- ACTIVITY
If a line of the data below holds the word "movement", list it.

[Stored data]
● ● ● ● ●

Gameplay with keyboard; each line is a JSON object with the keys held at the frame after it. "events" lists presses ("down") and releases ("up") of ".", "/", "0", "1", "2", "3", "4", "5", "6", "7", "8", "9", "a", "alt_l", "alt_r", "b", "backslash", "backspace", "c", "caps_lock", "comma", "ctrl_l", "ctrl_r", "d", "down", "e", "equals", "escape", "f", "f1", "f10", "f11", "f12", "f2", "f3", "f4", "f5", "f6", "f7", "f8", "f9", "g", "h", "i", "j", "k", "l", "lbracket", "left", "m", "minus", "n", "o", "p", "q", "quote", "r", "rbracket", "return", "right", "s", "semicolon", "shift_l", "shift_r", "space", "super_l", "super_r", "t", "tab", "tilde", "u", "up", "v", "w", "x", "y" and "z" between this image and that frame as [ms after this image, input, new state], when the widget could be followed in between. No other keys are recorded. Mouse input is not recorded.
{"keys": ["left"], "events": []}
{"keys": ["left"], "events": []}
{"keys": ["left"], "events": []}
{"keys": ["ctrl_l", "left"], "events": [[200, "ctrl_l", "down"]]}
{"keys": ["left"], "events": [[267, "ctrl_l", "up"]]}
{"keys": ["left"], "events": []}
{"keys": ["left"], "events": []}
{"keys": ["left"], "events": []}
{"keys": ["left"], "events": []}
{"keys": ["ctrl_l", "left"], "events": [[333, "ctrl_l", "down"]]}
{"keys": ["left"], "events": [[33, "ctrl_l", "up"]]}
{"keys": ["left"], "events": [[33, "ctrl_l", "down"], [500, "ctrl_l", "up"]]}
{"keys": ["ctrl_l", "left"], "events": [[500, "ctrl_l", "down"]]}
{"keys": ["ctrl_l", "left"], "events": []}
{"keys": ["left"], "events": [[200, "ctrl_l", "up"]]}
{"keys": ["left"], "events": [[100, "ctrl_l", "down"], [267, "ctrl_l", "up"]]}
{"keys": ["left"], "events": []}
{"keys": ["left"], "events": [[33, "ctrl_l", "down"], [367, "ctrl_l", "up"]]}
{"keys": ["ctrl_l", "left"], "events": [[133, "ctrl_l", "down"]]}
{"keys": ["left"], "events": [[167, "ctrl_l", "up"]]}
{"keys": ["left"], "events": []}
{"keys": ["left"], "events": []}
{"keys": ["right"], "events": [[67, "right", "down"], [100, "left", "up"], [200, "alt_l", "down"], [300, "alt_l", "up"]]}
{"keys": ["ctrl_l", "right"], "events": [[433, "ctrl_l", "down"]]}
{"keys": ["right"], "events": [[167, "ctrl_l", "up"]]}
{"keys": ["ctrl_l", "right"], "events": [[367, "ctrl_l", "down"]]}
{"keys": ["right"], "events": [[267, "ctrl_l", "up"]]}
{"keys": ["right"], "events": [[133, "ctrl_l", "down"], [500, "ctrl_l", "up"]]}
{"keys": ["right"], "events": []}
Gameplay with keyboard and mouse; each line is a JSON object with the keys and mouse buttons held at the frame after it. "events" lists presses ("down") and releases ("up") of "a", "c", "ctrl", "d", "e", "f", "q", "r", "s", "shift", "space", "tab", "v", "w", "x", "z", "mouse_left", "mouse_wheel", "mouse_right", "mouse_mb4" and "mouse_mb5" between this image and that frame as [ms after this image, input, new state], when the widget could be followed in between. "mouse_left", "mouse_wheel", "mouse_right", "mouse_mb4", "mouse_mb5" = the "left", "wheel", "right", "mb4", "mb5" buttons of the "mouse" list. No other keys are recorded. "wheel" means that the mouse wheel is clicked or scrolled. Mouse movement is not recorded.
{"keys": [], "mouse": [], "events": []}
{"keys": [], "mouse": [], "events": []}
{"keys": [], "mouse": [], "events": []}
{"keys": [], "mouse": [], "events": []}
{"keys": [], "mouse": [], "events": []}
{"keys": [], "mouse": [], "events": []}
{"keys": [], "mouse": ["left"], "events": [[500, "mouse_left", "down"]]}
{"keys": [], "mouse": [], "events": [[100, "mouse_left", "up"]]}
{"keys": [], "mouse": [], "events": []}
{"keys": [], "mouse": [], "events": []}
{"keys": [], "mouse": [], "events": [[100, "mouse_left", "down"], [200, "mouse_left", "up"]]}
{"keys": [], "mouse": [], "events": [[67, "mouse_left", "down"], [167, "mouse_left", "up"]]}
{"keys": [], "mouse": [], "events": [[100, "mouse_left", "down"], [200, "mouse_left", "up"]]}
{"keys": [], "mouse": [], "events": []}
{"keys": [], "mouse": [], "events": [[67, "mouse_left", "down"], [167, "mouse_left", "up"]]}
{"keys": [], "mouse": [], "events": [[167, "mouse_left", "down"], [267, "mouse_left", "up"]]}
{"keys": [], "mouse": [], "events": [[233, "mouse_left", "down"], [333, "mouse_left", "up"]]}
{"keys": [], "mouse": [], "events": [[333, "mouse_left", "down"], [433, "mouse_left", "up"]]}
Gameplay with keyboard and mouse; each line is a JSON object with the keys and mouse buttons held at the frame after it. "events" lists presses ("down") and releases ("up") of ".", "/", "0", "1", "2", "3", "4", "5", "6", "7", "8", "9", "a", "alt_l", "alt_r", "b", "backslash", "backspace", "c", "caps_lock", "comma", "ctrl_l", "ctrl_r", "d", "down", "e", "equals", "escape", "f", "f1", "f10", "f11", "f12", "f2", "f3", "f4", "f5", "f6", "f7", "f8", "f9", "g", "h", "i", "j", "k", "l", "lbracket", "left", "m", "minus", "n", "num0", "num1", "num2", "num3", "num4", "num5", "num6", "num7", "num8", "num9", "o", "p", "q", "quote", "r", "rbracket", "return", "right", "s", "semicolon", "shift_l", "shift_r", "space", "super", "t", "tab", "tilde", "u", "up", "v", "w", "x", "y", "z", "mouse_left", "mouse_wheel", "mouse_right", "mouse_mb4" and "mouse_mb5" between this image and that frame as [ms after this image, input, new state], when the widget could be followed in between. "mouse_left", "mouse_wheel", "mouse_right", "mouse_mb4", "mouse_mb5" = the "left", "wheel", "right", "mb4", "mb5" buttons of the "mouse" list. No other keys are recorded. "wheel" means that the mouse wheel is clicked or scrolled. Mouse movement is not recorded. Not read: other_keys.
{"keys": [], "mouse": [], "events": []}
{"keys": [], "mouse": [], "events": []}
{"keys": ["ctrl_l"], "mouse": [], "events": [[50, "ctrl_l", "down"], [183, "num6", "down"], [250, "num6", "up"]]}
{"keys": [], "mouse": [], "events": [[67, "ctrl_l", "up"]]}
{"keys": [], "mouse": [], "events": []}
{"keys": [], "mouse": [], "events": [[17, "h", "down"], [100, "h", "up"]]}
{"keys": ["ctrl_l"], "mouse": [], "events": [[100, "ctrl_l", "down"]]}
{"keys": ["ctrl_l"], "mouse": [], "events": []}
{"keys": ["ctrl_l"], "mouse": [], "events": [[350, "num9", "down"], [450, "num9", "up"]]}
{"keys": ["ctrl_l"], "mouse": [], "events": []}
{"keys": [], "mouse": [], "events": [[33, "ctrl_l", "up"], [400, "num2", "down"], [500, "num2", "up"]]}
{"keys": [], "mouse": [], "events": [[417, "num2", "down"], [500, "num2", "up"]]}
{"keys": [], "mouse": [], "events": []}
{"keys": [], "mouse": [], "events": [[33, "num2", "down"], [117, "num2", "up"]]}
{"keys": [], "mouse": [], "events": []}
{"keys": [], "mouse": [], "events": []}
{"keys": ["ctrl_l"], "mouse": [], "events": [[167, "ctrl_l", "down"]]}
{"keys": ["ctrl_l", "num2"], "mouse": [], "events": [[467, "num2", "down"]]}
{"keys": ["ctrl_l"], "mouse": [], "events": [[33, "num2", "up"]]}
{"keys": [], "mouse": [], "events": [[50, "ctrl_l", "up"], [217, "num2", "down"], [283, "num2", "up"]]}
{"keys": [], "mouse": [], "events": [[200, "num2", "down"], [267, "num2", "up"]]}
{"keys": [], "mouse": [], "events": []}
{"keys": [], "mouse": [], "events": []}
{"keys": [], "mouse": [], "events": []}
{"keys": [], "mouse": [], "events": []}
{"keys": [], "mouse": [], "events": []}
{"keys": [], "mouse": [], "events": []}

● ● ● ● ●

- WRITTEN ANSWER
Gameplay with keyboard and mouse; each line is a JSON object with the keys and mouse buttons held at the frame after it. "events" lists presses ("down") and releases ("up") of "a", "c", "ctrl", "d", "e", "f", "q", "r", "s", "shift", "space", "tab", "v", "w", "x", "z", "mouse_left", "mouse_wheel", "mouse_right", "mouse_mb4" and "mouse_mb5" between this image and that frame as [ms after this image, input, new state], when the widget could be followed in between. "mouse_left", "mouse_wheel", "mouse_right", "mouse_mb4", "mouse_mb5" = the "left", "wheel", "right", "mb4", "mb5" buttons of the "mouse" list. No other keys are recorded. "wheel" means that the mouse wheel is clicked or scrolled. Mouse movement is not recorded.
Gameplay with keyboard and mouse; each line is a JSON object with the keys and mouse buttons held at the frame after it. "events" lists presses ("down") and releases ("up") of ".", "/", "0", "1", "2", "3", "4", "5", "6", "7", "8", "9", "a", "alt_l", "alt_r", "b", "backslash", "backspace", "c", "caps_lock", "comma", "ctrl_l", "ctrl_r", "d", "down", "e", "equals", "escape", "f", "f1", "f10", "f11", "f12", "f2", "f3", "f4", "f5", "f6", "f7", "f8", "f9", "g", "h", "i", "j", "k", "l", "lbracket", "left", "m", "minus", "n", "num0", "num1", "num2", "num3", "num4", "num5", "num6", "num7", "num8", "num9", "o", "p", "q", "quote", "r", "rbracket", "return", "right", "s", "semicolon", "shift_l", "shift_r", "space", "super", "t", "tab", "tilde", "u", "up", "v", "w", "x", "y", "z", "mouse_left", "mouse_wheel", "mouse_right", "mouse_mb4" and "mouse_mb5" between this image and that frame as [ms after this image, input, new state], when the widget could be followed in between. "mouse_left", "mouse_wheel", "mouse_right", "mouse_mb4", "mouse_mb5" = the "left", "wheel", "right", "mb4", "mb5" buttons of the "mouse" list. No other keys are recorded. "wheel" means that the mouse wheel is clicked or scrolled. Mouse movement is not recorded. Not read: other_keys.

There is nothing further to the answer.